A Poet's Journal: February 4th, 2014

February 4th, 2014

It is in our nature to fashion understanding after intellect; from the first breath of consciousness it has been said that man is the thinking animal and whether we agree or not, the tradition with which our thoughts move is to place one object up against another, or one thought or memory up against another, and proceed through reasoning or logic to come up with a strategy that will invariably prove or not prove that one is better or worse than the other.  We place upon the scale of importance efficiency and fact, and hold with words those ideas and matters of thought that have not yet been fully understood.  To speak, or more generally, to use the senses, is our way to enlighten understanding, whereupon it is only those things that are left unsaid, or that have yet been revealed, that the intellect truly understands.  By the concept and definition of a word, we give boundary, by which is meant exclusion, so that the objective reality that we come to take as truth was at one point the subjective understanding of an only half-realized idea.  When understanding stops thus, it is seen that the intellect has, at bottom, indecision as its true value.

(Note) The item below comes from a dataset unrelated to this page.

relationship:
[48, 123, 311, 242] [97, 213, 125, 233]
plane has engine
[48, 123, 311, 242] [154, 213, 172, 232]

Realization only comes when the words stop and the question that has long been in front of us plays itself out in the sphere in which it exists.  Beyond intellect there is an understanding that has already understood, that only we ourselves can take part in individually, and hence in the most profound sense of togetherness, by looking inward to perceive and accept that exterior realm which birth and death have created and which the intellect still unceasingly tries to understand.